Figure 4. Loss of MITOK impairs mitochondrial structure and function.

(a) Swelling traces of wild type mitochondria (three independent experiments with similar results). (b) Mitochondrial swelling rates in K⁺-based media. n=2 independent experiments, *p ≤ 0.009 using two-way ANOVA with Holm-Sidak correction. (c) Quantification of Δψ_m flashes. n > 10 independent experiments, *p ≤ 0.001 using two-way ANOVA with Holm-Sidak correction. (d) OCR measurements. n = 5 biological replicates, representative of three independent experiments. (e) TEM images of mitochondrial ultrastructure, representative of two independent preparations. (f) Analysis of mitochondrial morphology during energy stress. Box plots indicated the % of organelle area occupied by elongated (cyan), intermediate (grey) or fragmented (magenta) mitochondria. Scale bars indicate 10μm. n ≥ 22 individual cells from 3 independent experiments, *p < 0.01 using one-way ANOVA with Holm-Sidak correction. (g) Schematic representation of mitoK_ATP channels.

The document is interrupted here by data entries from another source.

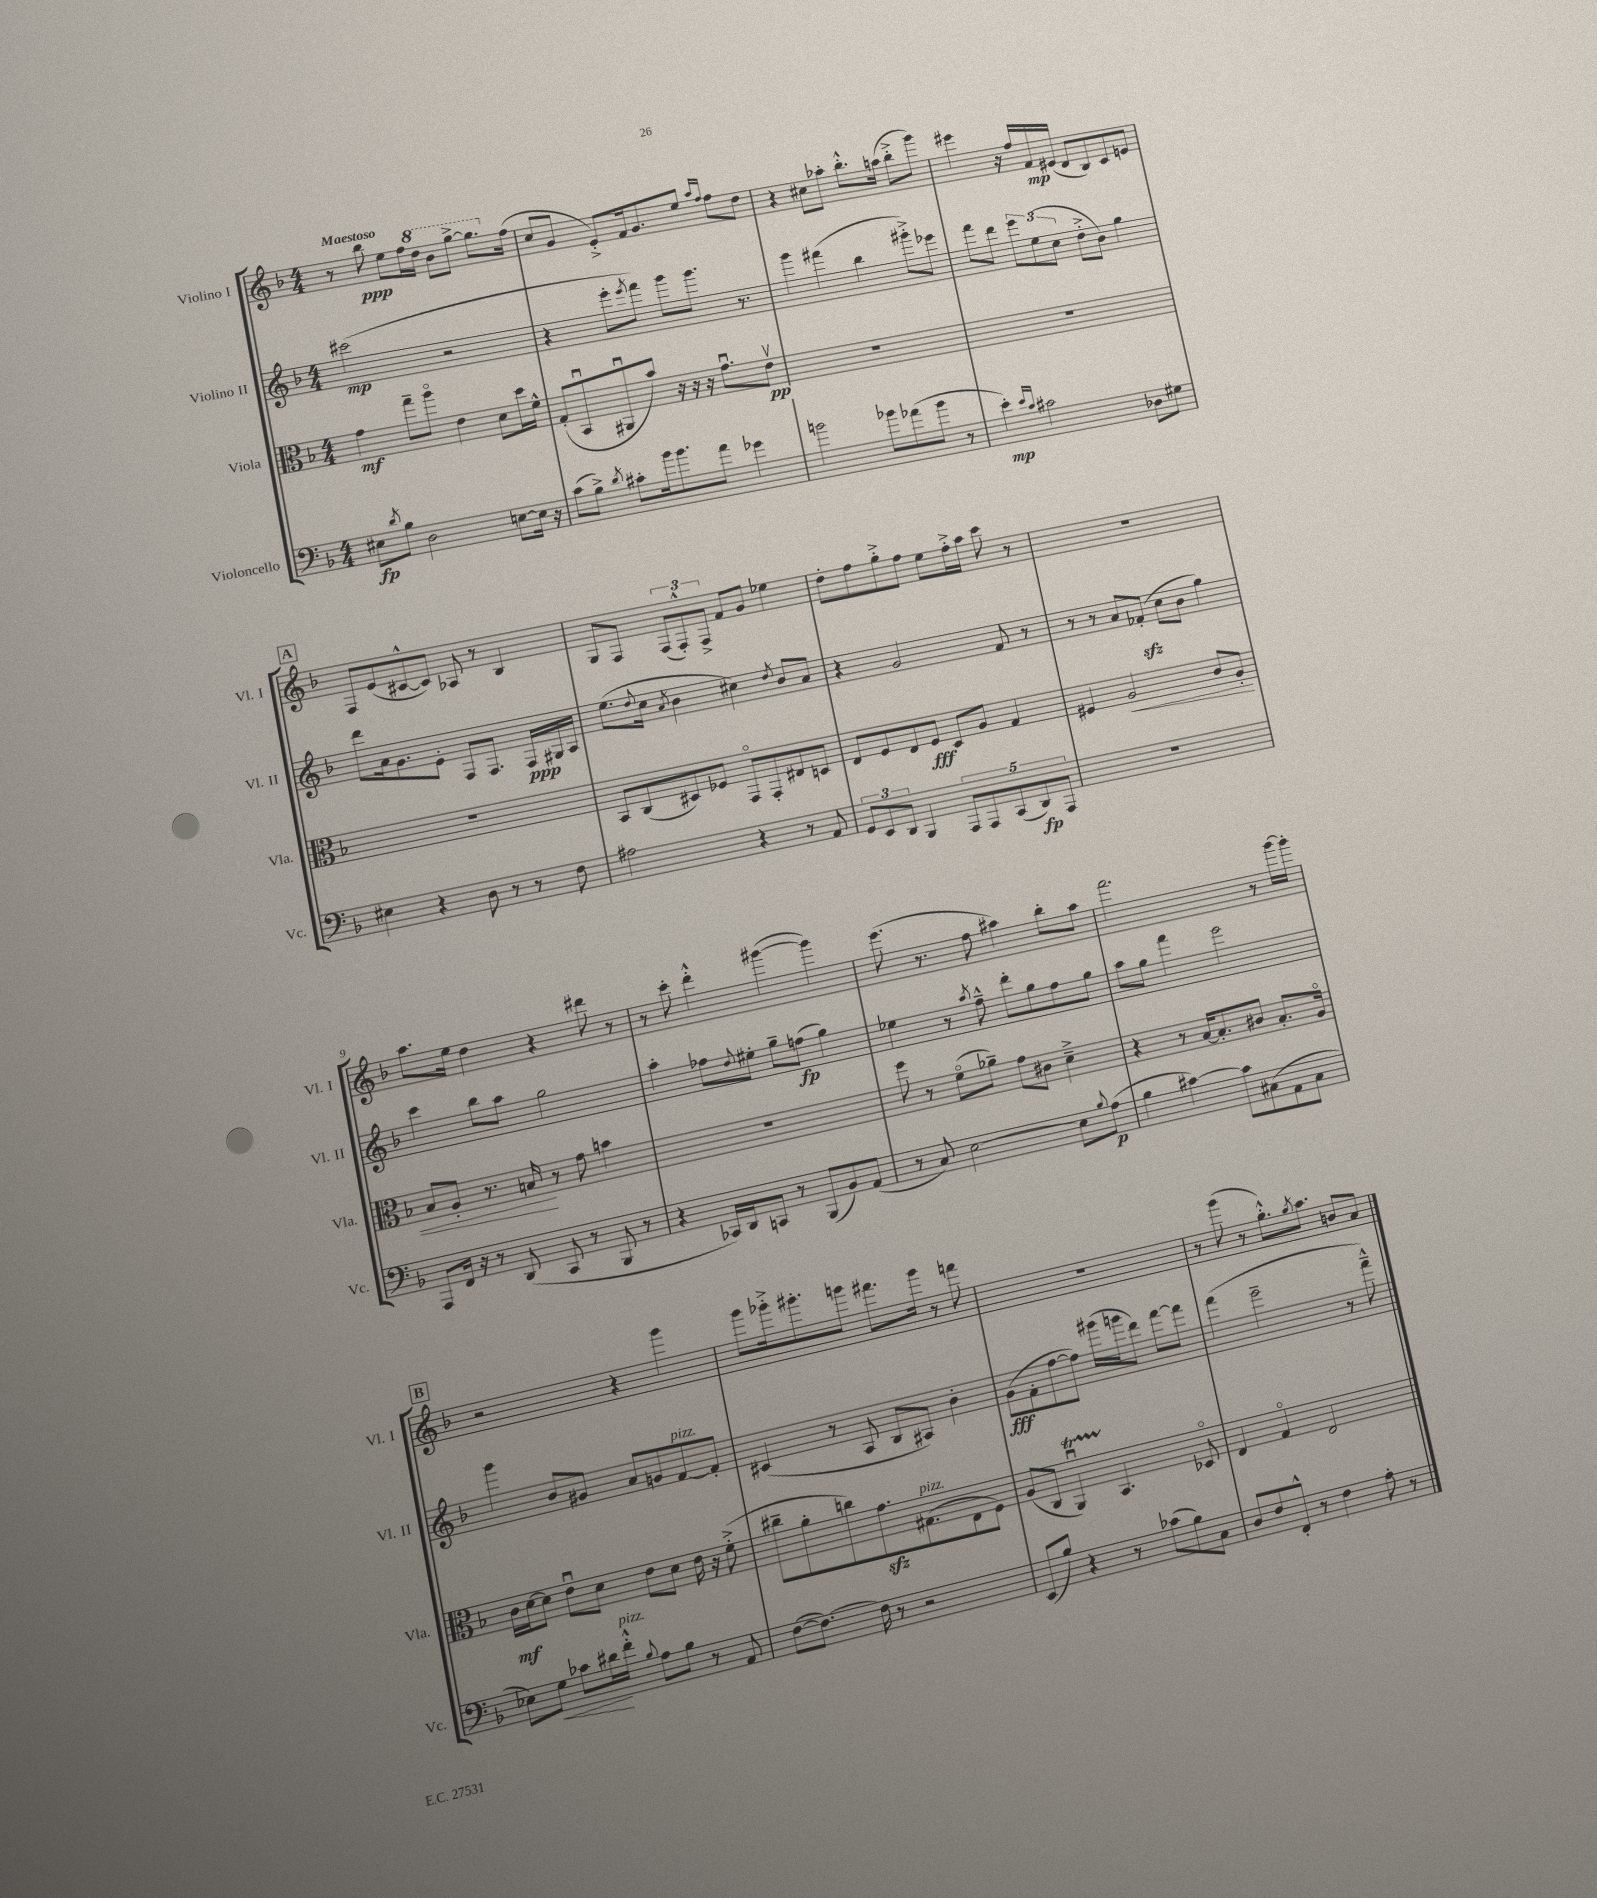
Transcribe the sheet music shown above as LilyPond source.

<<
\new StaffGroup <<
\new Staff = "s0" \with { instrumentName = "Violino I" shortInstrumentName = "Vl. I" } {
    \clef treble \key f \major \numericTimeSignature \time 4/4 \tempo "Maestoso"
    r8 bes''8\ppp e''8 f''16 \ottava #1 d'''16 bes''8 g'''8~-> g'''8. \ottava #0 f''16( |
    c''8 g'8 e'8-.->) f'16 g'8. e''8 \grace { a''16 f''16 } f''8 d''8 |
    r4 cis''8 aes''8-. bes''8.-.-^ a''16( bes''8-.-> g'''8) |
    eis'''4 r16 f''16 f'16\mp eis'16( d'8 bes8) c'8 e'8 |
    \mark \markup { \box "A" } f8 e'8( cis'8~-^ cis'8) aes8 r8 bes4 |
    g8 f8 \tuplet 3/2 { f8( f8-.-^) f8-> } f'8 g'8 ees''4 |
    d''8-. f''8 g''8-.-> f''8 e''8 f''16-.-> a''16 c'''8 r8 |
    R1 |
    a''8. e''16 d''4 r4 dis'''8 r8 |
    r8 c'''8-. d'''4-.-^ gis'''4~( gis'''4) |
    e'''8.( r8. f''8 ais''4) bes''8-. ais''8 |
    f'''2. r8 g'''16~ g'''16-. |
    \mark \markup { \box "B" } r2 r4 g'''4 |
    g'''8 ges'''16-.-> gis'''8.-. g'''8 fis'''8. g'''16 r8 f'''8 |
    R1 |
    r8 g'''8( r8 g''8.-.-^) \acciaccatura { g''8 } a''8. b'8 a'8 \bar "|." |
}
\new Staff = "s1" \with { instrumentName = "Violino II" shortInstrumentName = "Vl. II" } {
    \clef treble \key f \major \numericTimeSignature \time 4/4
    cis'''2\mp( r2 |
    r4 e'''8-. \acciaccatura { e'''8 } f'''8) g'''8 g'''8. r8. |
    g'''4 fis'''4( bes''4 gis'''8-.->) ees'''8 |
    f'''8 d'''8 \tuplet 3/2 { e'''8 e''8( c''8 } d''8-.-> bes'8) g''4 |
    \mark \markup { \box "A" } d'''8 a'16 g'8. e'8-. f8 f8. f16\ppp gis16 a16 |
    e''8.( \appoggiatura { d''8 } c''16 \acciaccatura { a'8 } bes'4 cis''4) \acciaccatura { d''8 } bes'8 a'8 |
    r4 g'2 f'8 r8 |
    r8 r8 a'8 fes'8-.\sfz( c''8 bes'8 g''4) |
    c'''4 bes''8 a''8 g''2 |
    a''4-. fes''8 \appoggiatura { d''8 } eis''8-. g''8-- f''8\fp( g''4) |
    ees''4 r8 \acciaccatura { a''8 } f''8---^ d'''8-. g''8 f''8 g''8 |
    a''8 g''8 f'''4 e'''2 |
    \mark \markup { \box "B" } g'''4 bes'8 gis'8 a'8 g'8 f'8~^\markup { \italic "pizz." } f'8-. |
    cis'4( r8 a8 bes8 ais8) bes'4-. |
    g'8\fff( f'8-. f''8~ f''8) gis'''16( g'''16 d'''8) f'''8~ f'''8 |
    f'''4( e'''2-- r8 f'''8---^) \bar "|." |
}
\new Staff = "s2" \with { instrumentName = "Viola" shortInstrumentName = "Vla." } {
    \clef alto \key f \major \numericTimeSignature \time 4/4
    g'4\mf g''8-- a''8\flageolet e'4 d'8 d''16 f'16-^ |
    g8-.( bes,8\downbow ais,8\downbow bes'8) r16 r16 r16 g'8.\downbow e'8\upbow\pp |
    R1 |
    R1 |
    \mark \markup { \box "A" } R1 |
    bes,8 c8( dis8) fes8 g,8\flageolet g,8-. eis8 d8 |
    e8 f8 e8 f8\fff d8 a8 g4 |
    fis4 a2\< c'8 a8-. |
    bes8 a8-. r8. b16\! r8 g'8 b'4 |
    R1 |
    f''8 r8 f'8\flageolet( aes'8--) g'8 cis'8 d'4---> |
    r4 r8 bes16~ bes8.-. cis'8 bes8.-. a16\flageolet |
    \mark \markup { \box "B" } c'16\mf d'16~ d'8 e'8\downbow d'8 e'8 d'8 e'16 r16 f'8-.->( |
    cis''8-- a'8-. c''8) g'8.\sfz gis8.^\markup { \italic "pizz." }( e8 f8) |
    a8( c8 a,4\downbow\startTrillSpan) bes,4.\stopTrillSpan des8\flageolet |
    e4 g4\flageolet e2 \bar "|." |
}
\new Staff = "s3" \with { instrumentName = "Violoncello" shortInstrumentName = "Vc." } {
    \clef bass \key f \major \numericTimeSignature \time 4/4
    eis8\fp \acciaccatura { d'8 } bes8 d2 e8~ e16 r16 |
    c'8( bes8->) \acciaccatura { d'8 } cis'8-. bes'16 bes'8. a'8 ges'4 |
    b'2 bes'8 aes'8( bes'8 r8 |
    e'4-.\mp) \grace { e'16 c'16 } cis'2 des8 gis8 |
    \mark \markup { \box "A" } eis4 r4 d8 r8 r8 f8 |
    ais2 r4 r8 a,8 |
    \tuplet 3/2 { g,8 e,8 d,8 } bes,,4 \tuplet 5/4 { a,,8 a,,8 c,8( d,8\fp) a,,8 } |
    R1 |
    a,,8 f,16 r16 r8 d,8( c,8 r8 bes,,8 r8 |
    r4 ces,16) d,16 c,8 r8 bes,,8( bes,8) a,8( |
    r8 c8) e2~ e8 \appoggiatura { bes8 } a8\p( |
    bes4 cis'4~) cis'8 cis8( a,8 cis8 |
    \mark \markup { \box "B" } ees8) g8\< ces'8 dis'16\! f'16-.-^^\markup { \italic "pizz." } \appoggiatura { bes8 } a8 bes8 r8 a,8 |
    f8~( f8.~) f16 r8 r2 |
    e,8( bes8) r4 r8 ces'8( bes8) c8 |
    d8 f8 f,8-.-^ r8 f4 a8-. r8 \bar "|." |
}
>>
>>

Figure 5. Mitok is required for diazoxide-induced cardioprotection.

(a) ⁸⁶Rb⁺ flux in isolated mitochondria. n = 3 independent experiments. (b) ⁸⁶Rb⁺ uptake rate. n = 3 independent experiments, * p ≤ 0.029 using two-tailed Student's t-test. (c) Western blot of wt and Mitok-KO liver mitochondria. (d-e) Heart injury after ischemia/reperfusion, evaluated as % of LDH release (d, mean ± s.d., n ≥ 5 independent animals, *p < 0.001 using two-way ANOVA with Holm-Sidak correction), or % of infarct area after TTC staining (e, mean ± s.d., n ≥ 7 independent animals *p = 0.008). Single measurements are provided in Source Data Tables.